_Your instructions_:
Gather all lines in the records below that include the word "secondary".

_Data for analysis_:
[Start of section]
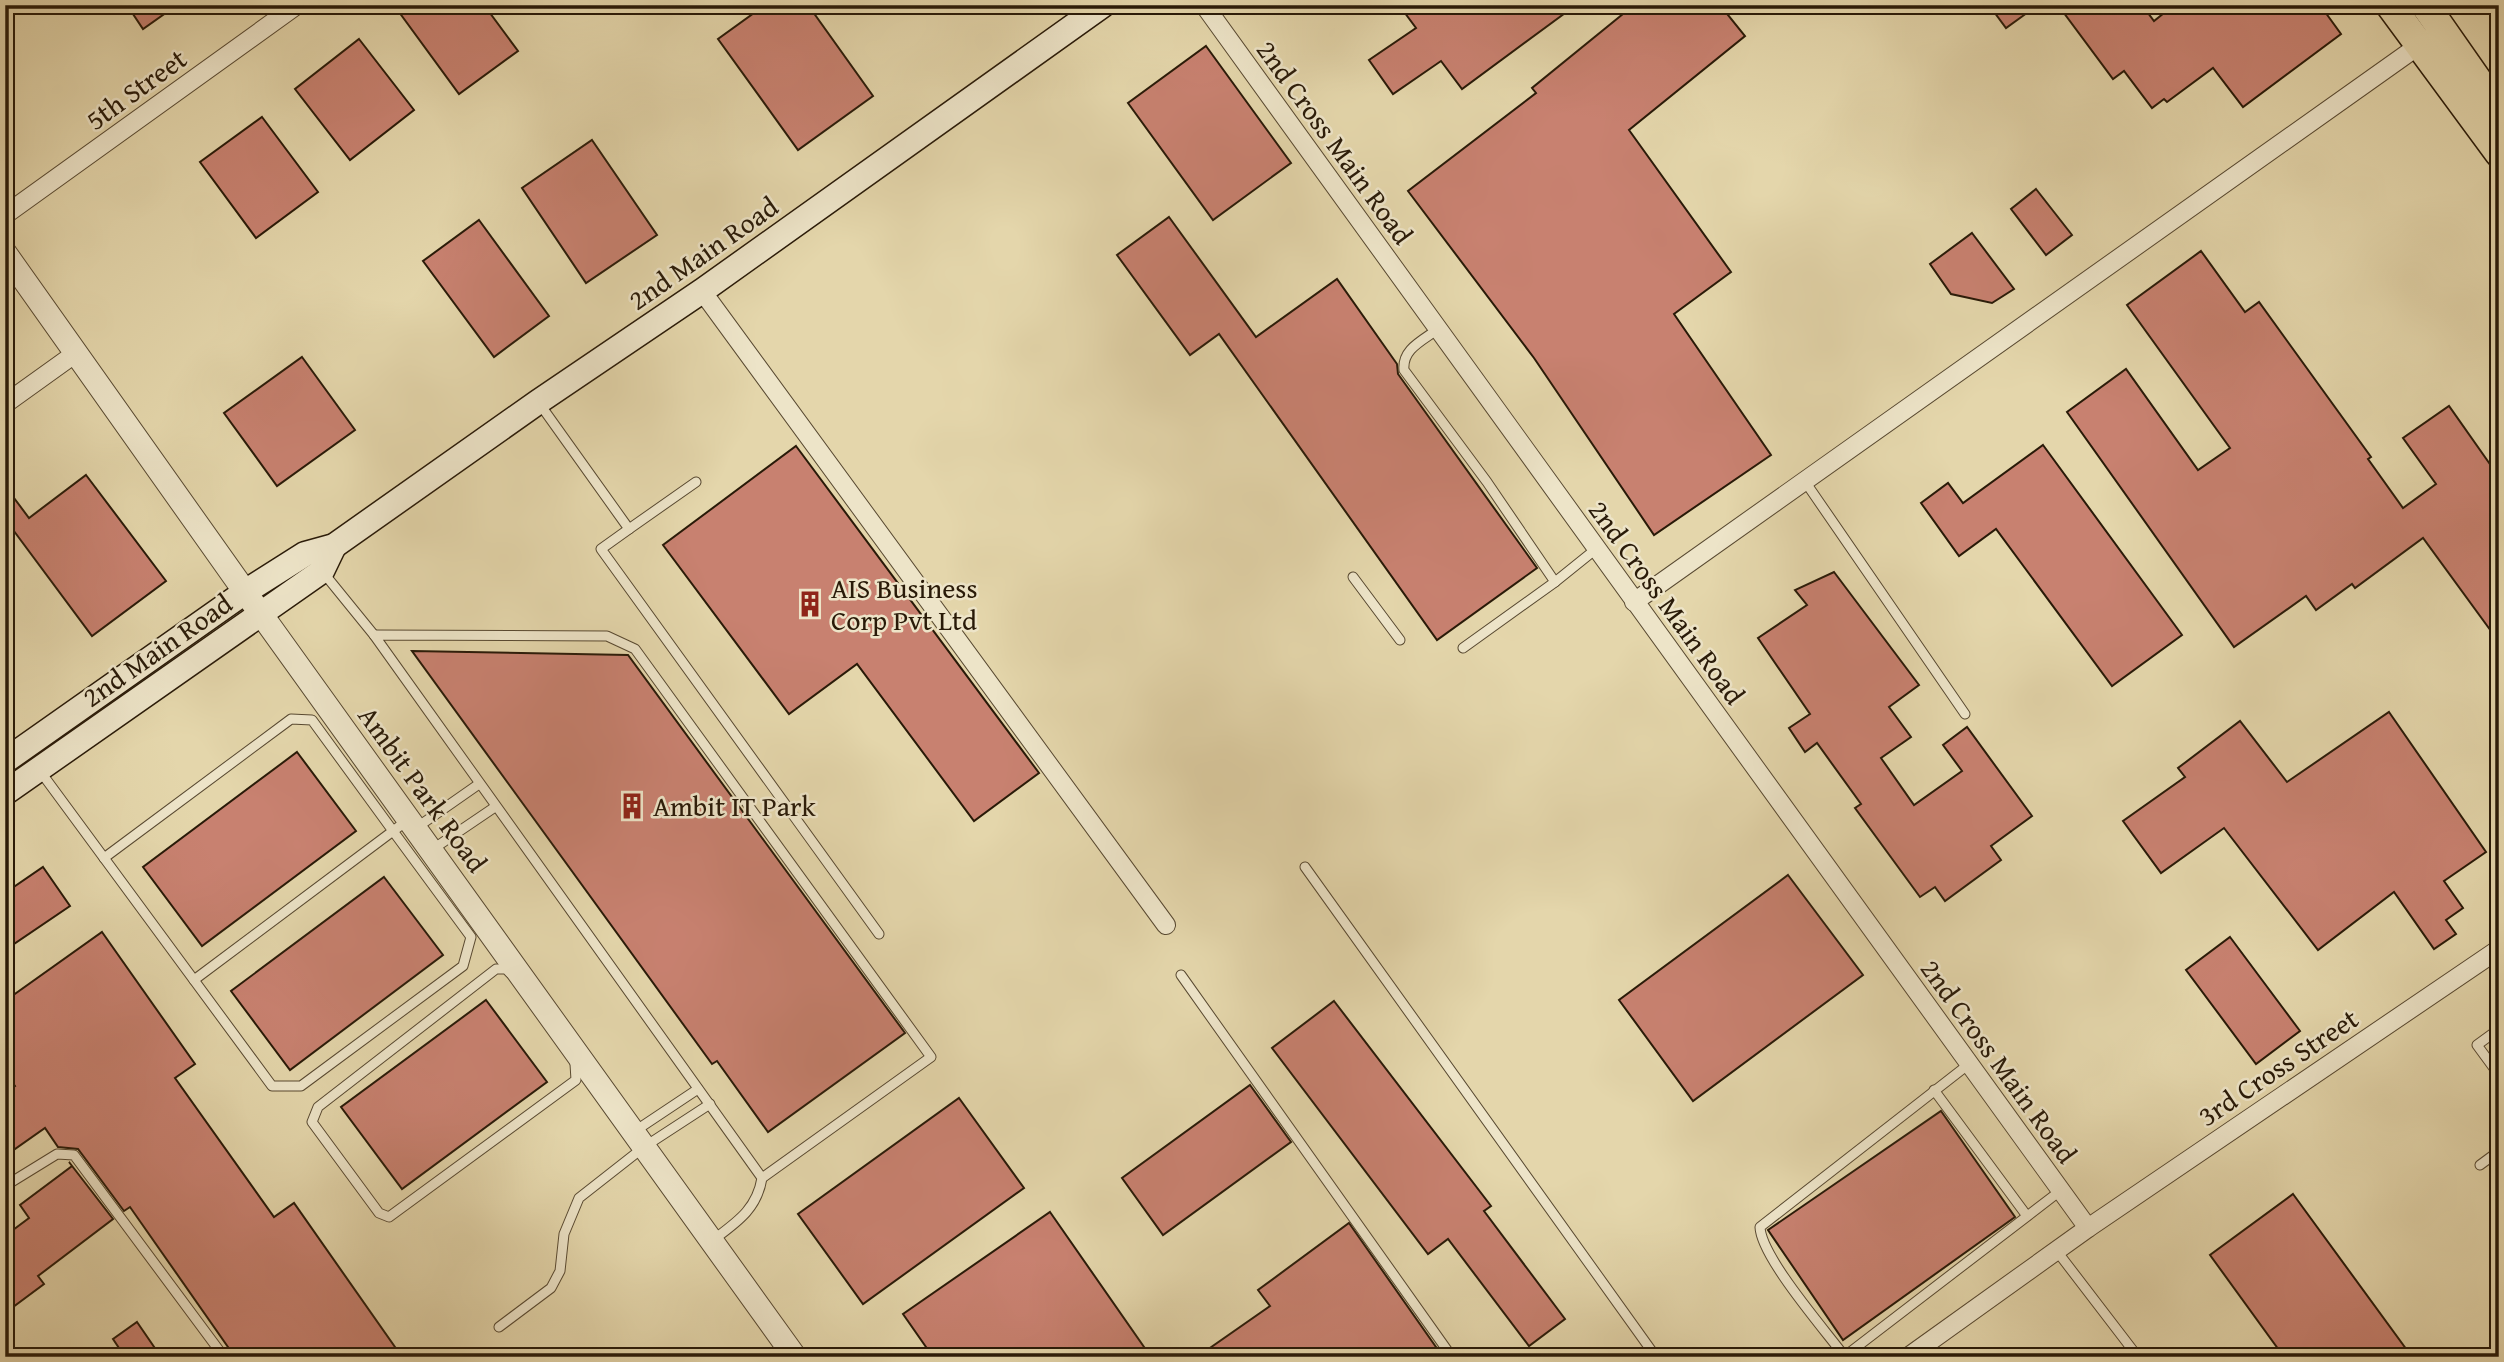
<svg xmlns="http://www.w3.org/2000/svg" width="2504" height="1362" viewBox="0 0 2504 1362" font-family="'Gentium Book Plus',serif">
	<style>
		.building { fill: #c88170; stroke: #291a08; stroke-width: 2 }
		.lines { fill: none; stroke-linecap: round; stroke-linejoin: round }
		.service-casing { stroke: #584931; stroke-width: 11 }
		.minor-casing { stroke: #584931; stroke-width: 20 }
		.tertiary-casing { stroke: #584931; stroke-width: 25 }
		.secondary-casing { stroke: #291a08; stroke-width: 27 }
		.primary-casing { stroke: #291a08; stroke-width: 31 }
		.service { stroke: #ede4c8; stroke-width: 9 }
		.minor { stroke: #ede4c8; stroke-width: 18 }
		.tertiary { stroke: #ede4c8; stroke-width: 23 }
		.secondary { stroke: #ede4c8; stroke-width: 24 }
		.primary { stroke: #e4d6ab; stroke-width: 28 }
		.labels { text-anchor: middle; stroke-width: 5; stroke-linejoin: round; paint-order: stroke }
		.street-label { font-size: 28px; fill: #291a08; stroke: #ede4c8 }
		.poi-label { font-size: 28px; fill: #291a08; stroke: #ede4c8; text-anchor: start }
	</style>
	<rect width="100%" height="100%" fill="#e4d6ab"/>
	<filter id="stains"><feTurbulence type="fractalNoise" baseFrequency=".00286" numOctaves="4"/><feColorMatrix values="0 0 0 0 .2 0 0 0 0 .09 0 0 0 0 .02 0 0 0 .5 -.17"/></filter>
	<radialGradient id="worn" r=".72"><stop offset=".6" stop-color="#630" stop-opacity="0"/><stop offset="1" stop-color="#630" stop-opacity=".3"/></radialGradient>
	<g class="building">
		<polygon points="127,5 177,5 143,29"/>
		<polygon points="409,5 484,5 518,51 459,94 399,12"/>
		<polygon points="765,5 808,5 873,96 798,150 718,39"/>
		<polygon points="1399,5 1576,5 1462,89 1441,61 1393,94 1369,60 1416,28"/>
		<polygon points="1634,5 1720,5 1745,36 1629,130 1731,272 1674,314 1771,455 1654,535 1534,358 1408,191 1536,93 1532,88"/>
		<polygon points="1989,5 2038,5 2006,28"/>
		<polygon points="2058,5 2142,5 2154,21 2174,5 2320,5 2341,34 2243,107 2213,68 2167,102 2164,99 2152,108 2124,71 2113,79"/>
		<polygon points="359,39 414,110 350,160 295,89"/>
		<polygon points="1206,46 1291,163 1213,220 1128,103"/>
		<polygon points="262,117 318,192 256,238 200,162"/>
		<polygon points="592,140 657,235 586,283 522,188"/>
		<polygon points="2036,189 2072,235 2046,255 2011,209"/>
		<polygon points="1169,217 1256,337 1337,279 1397,364 1398,374 1537,568 1437,640 1219,334 1190,355 1117,255"/>
		<polygon points="479,220 549,316 494,357 423,261"/>
		<polygon points="1972,233 2014,289 1992,303 1951,294 1930,264"/>
		<polygon points="2201,251 2245,312 2259,302 2371,457 2368,459 2403,508 2436,484 2403,438 2449,406 2499,477 2499,642 2423,538 2355,588 2352,584 2316,610 2306,596 2234,647 2067,412 2126,369 2198,470 2230,448 2127,305"/>
		<polygon points="302,357 355,430 277,486 224,413"/>
		<polygon points="2043,445 2182,635 2112,686 1996,529 1959,556 1921,503 1948,483 1963,503"/>
		<polygon points="796,446 1039,773 974,821 857,664 789,714 663,545"/>
		<polygon points="86,475 166,581 92,636 5,519 5,486 29,518"/>
		<polygon points="1834,572 1919,685 1889,707 1911,737 1881,758 1914,805 1962,771 1943,745 1967,727 2032,816 1991,846 2001,860 1945,901 1935,887 1920,897 1855,808 1861,804 1817,743 1805,752 1789,728 1810,714 1758,638 1807,605 1795,590"/>
		<polygon points="412,651 628,655 905,1033 768,1132 717,1061 712,1064"/>
		<polygon points="2389,712 2486,852 2444,881 2463,908 2446,920 2456,934 2434,949 2394,892 2318,950 2224,828 2161,873 2123,821 2185,777 2178,768 2240,721 2287,782"/>
		<polygon points="297,752 356,831 202,946 143,867"/>
		<polygon points="43,867 70,906 5,950 5,893"/>
		<polygon points="1788,875 1863,975 1693,1101 1619,1000"/>
		<polygon points="384,877 443,955 290,1070 231,991"/>
		<polygon points="102,932 195,1064 175,1078 274,1217 294,1203 402,1357 235,1357 130,1207 124,1211 78,1149 58,1147 45,1128 5,1156 5,1093 15,1086 5,1072 5,1001"/>
		<polygon points="2230,937 2300,1031 2256,1064 2186,970"/>
		<polygon points="486,1000 547,1082 402,1189 341,1107"/>
		<polygon points="1334,1001 1491,1206 1484,1211 1565,1319 1529,1346 1448,1239 1428,1254 1272,1048"/>
		<polygon points="1250,1085 1291,1142 1163,1235 1122,1178"/>
		<polygon points="959,1098 1024,1188 863,1304 798,1214"/>
		<polygon points="1941,1111 2015,1217 1843,1340 1768,1230"/>
		<polygon points="69,1162 113,1219 38,1276 44,1284 5,1313 5,1236 29,1218 20,1205 72,1166"/>
		<polygon points="2293,1194 2412,1357 2284,1357 2210,1255"/>
		<polygon points="1050,1212 1151,1357 933,1357 903,1314"/>
		<polygon points="1349,1223 1443,1357 1197,1357 1270,1306 1258,1290"/>
		<polygon points="137,1322 161,1357 125,1357 113,1339"/>
	</g>
	<g class="lines">
		<g class="service-casing">
			<g id="service">
				<path d="M1438 329C1422 341 1402 349 1404 370L1487 482 1555 582 1463 648"/>
				<polyline points="539,403 629,529 601,549 879,934"/>
				<polyline points="1804,480 1965,714"/>
				<polyline points="629,529 696,482"/>
				<polyline points="322,571 374,635"/>
				<polyline points="1353,577 1400,640"/>
				<polyline points="1555,582 1596,549"/>
				<polygon points="374,635 607,636 635,649 931,1057 762,1178"/>
				<polyline points="40,771 272,1086 301,1086 463,966 471,937 393,831 408,820"/>
				<polyline points="416,828 479,784"/>
				<polyline points="433,849 495,807"/>
				<polyline points="104,858 291,719 312,720 393,831 194,980"/>
				<polyline points="1305,867 1656,1357"/>
				<polyline points="510,973 506,969 496,969 318,1107 312,1122 379,1213 389,1217 576,1080 575,1064"/>
				<polyline points="1181,975 1452,1357"/>
				<polyline points="2499,1029 2477,1045 2499,1075"/>
				<polyline points="1934,1090 2027,1216"/>
				<polyline points="635,1131 698,1089"/>
				<polyline points="2480,1165 2499,1151"/>
				<polyline points="5,1186 57,1154 74,1155 224,1357"/>
				<path d="M713 1240C737 1222 757 1209 762 1178"/>
				<polyline points="2056,1250 2138,1357"/>
				<polyline points="499,1327 551,1288 560,1271 564,1234 579,1198 644,1147 710,1104"/>
				<polyline points="1845,1356 2060,1191"/>
				<path d="M1845 1357C1825 1330 1761 1257 1760 1227L1969 1064"/>
			</g>
		</g>
		<g class="minor-casing">
			<g id="minor">
				<polyline points="1204,5 2088,1228"/>
				<polyline points="5,215 297,5"/>
				<polyline points="702,291 1166,925"/>
				<polyline points="5,404 76,353"/>
				<polyline points="1634,602 2428,39"/>
				<polyline points="1908,1357 2088,1228 2499,949"/>
			</g>
		</g>
		<g class="tertiary-casing">
			<polyline id="tertiary" points="5,253 253,603 795,1357"/>
		</g>
		<g class="secondary-casing">
			<g id="secondary">
				<polyline points="5,761 245,592 305,554 334,546 538,402 702,291 1103,5"/>
				<polyline points="5,793 322,571 334,546"/>
			</g>
		</g>
		<g class="primary-casing">
			<g id="primary">
				<polyline points="2390,5 2499,153"/>
				<polyline points="2425,5 2499,111"/>
			</g>
		</g>
		<use href="#service" class="service"/>
		<use href="#minor" class="minor"/>
		<use href="#tertiary" class="tertiary"/>
		<use href="#secondary" class="secondary"/>
		<use href="#primary" class="primary"/>
	</g>
	<defs>
		<g id="building-bare" transform="scale(2.1)"><path d="M-4-6H4V6H1V3H-1V6H-4ZM-2.5-4.3h1.7v1.8h-1.7ZM.8-4.3h1.7v1.8H.8ZM-2.5-1h1.7V.8h-1.7ZM.8-1h1.7V.8H.8Z" fill="#8f2418" stroke="#ede4c8" stroke-width="2.5" paint-order="stroke"/></g>
	</defs>
	<g fill-rule="evenodd">
		<use href="#building-bare" x="810" y="604"/>
		<use href="#building-bare" x="632" y="806"/>
	</g>
	<g class="labels">
		<g class="street-label">
			<text transform="translate(136 89) rotate(-36)" y="10">5th Street</text>
			<text transform="translate(1335 142) rotate(54)" y="10">2nd Cross Main Road</text>
			<text transform="translate(703 253) rotate(-35)" y="10">2nd Main Road</text>
			<text transform="translate(1667 602) rotate(54)" y="10">2nd Cross Main Road</text>
			<text transform="translate(157 650) rotate(-35)" y="10">2nd Main Road</text>
			<text transform="translate(423 789) rotate(54)" y="10">Ambit Park Road</text>
			<text transform="translate(1999 1061) rotate(54)" y="10">2nd Cross Main Road</text>
			<text transform="translate(2278 1067) rotate(-34)" y="10">3rd Cross Street</text>
		</g>
		<g class="poi-label">
			<text x="831" y="598">AIS Business<tspan x="831" dy="32">Corp Pvt Ltd</tspan></text>
			<text x="653" y="816">Ambit IT Park</text>
		</g>
	</g>
	<rect width="2504" height="1362" fill="none" stroke="#e4d6ab" stroke-width="28"/>
	<rect x="7" y="7" width="2490" height="1348" fill="none" stroke="#291a08" stroke-width="3.5"/>
	<rect x="14" y="14" width="2476" height="1334" fill="none" stroke="#291a08" stroke-width="2"/>
	<rect width="100%" height="100%" filter="url(#stains)"/>
	<rect width="100%" height="100%" fill="url(#worn)"/>
</svg>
[End of section]
_Solved exercise_:
		.secondary-casing { stroke: #291a08; stroke-width: 27 }
		.secondary { stroke: #ede4c8; stroke-width: 24 }
		<g class="secondary-casing">
			<g id="secondary">
		<use href="#secondary" class="secondary"/>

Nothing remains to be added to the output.